Dataset entries
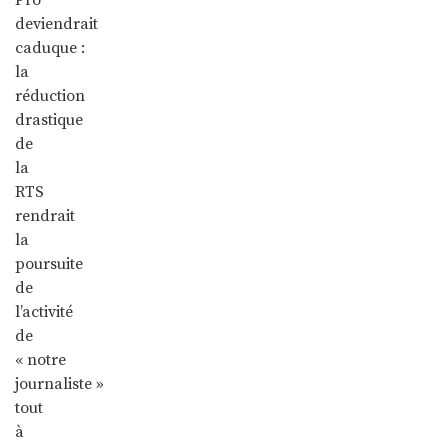
deviendrait
caduque :
la
réduction
drastique
de
la
RTS
rendrait
la
poursuite
de
l’activité
de
« notre
journaliste »
tout
à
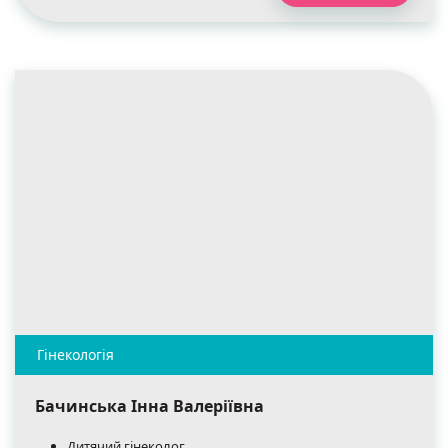
Бачинська Інна Валеріївна
Дитячий гінеколог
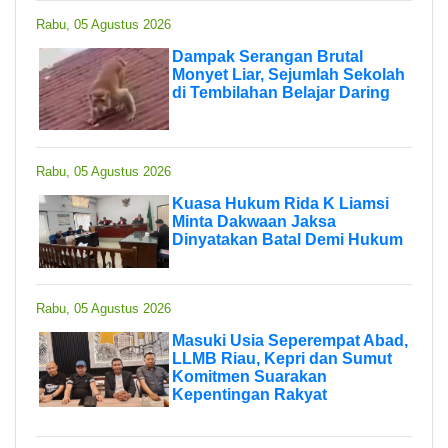
Rabu, 05 Agustus 2026
Dampak Serangan Brutal
Monyet Liar, Sejumlah Sekolah
di Tembilahan Belajar Daring
Rabu, 05 Agustus 2026
Kuasa Hukum Rida K Liamsi
Minta Dakwaan Jaksa
Dinyatakan Batal Demi Hukum
Rabu, 05 Agustus 2026
Masuki Usia Seperempat Abad,
LLMB Riau, Kepri dan Sumut
Komitmen Suarakan
Kepentingan Rakyat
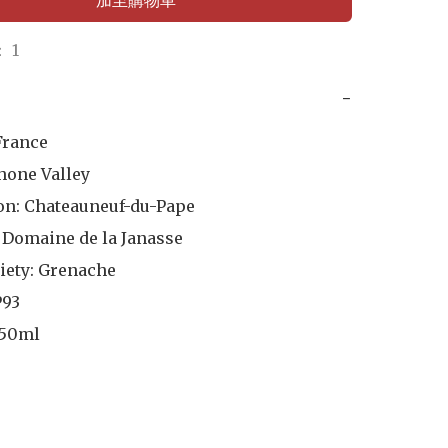
加至購物車
 1
−
rance

hone Valley

on: Chateauneuf-du-Pape

 Domaine de la Janasse

iety: Grenache

93

50ml
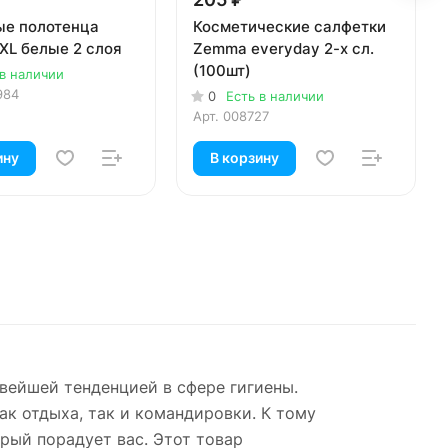
е полотенца
Косметические салфетки
XXL белые 2 слоя
Zemma everyday 2-х сл.
(100шт)
 в наличии
984
0
Есть в наличии
Арт.
008727
ину
В корзину
вейшей тенденцией в сфере гигиены.
ак отдыха, так и командировки. К тому
рый порадует вас. Этот товар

• Work required
Rewrite all the lines above as a JSON list of strings, with one string for each line. Skip blank lines and leave the pictures out.

• Result of the exercise
[
  "deviendrait",
  "caduque :",
  "la",
  "réduction",
  "drastique",
  "de",
  "la",
  "RTS",
  "rendrait",
  "la",
  "poursuite",
  "de",
  "l’activité",
  "de",
  "« notre",
  "journaliste »",
  "tout",
  "à",
  "Бачинська Інна Валеріївна",
  "Дитячий гінеколог",
  "Rabu, 05 Agustus 2026",
  "Dampak Serangan Brutal",
  "Monyet Liar, Sejumlah Sekolah",
  "di Tembilahan Belajar Daring",
  "Rabu, 05 Agustus 2026",
  "Kuasa Hukum Rida K Liamsi",
  "Minta Dakwaan Jaksa",
  "Dinyatakan Batal Demi Hukum",
  "Rabu, 05 Agustus 2026",
  "Masuki Usia Seperempat Abad,",
  "LLMB Riau, Kepri dan Sumut",
  "Komitmen Suarakan",
  "Kepentingan Rakyat",
  "加至購物車",
  " 1",
  "−",
  "rance",
  "hone Valley",
  "on: Chateauneuf-du-Pape",
  " Domaine de la Janasse",
  "iety: Grenache",
  "93",
  "50ml",
  "е полотенца",
  "Косметические салфетки",
  "XXL белые 2 слоя",
  "Zemma everyday 2-х сл.",
  "(100шт)",
  " в наличии",
  "984",
  "0",
  "Есть в наличии",
  "Арт.",
  "008727",
  "ину",
  "В корзину",
  "вейшей тенденцией в сфере гигиены.",
  "ак отдыха, так и командировки. К тому",
  "рый порадует вас. Этот товар"
]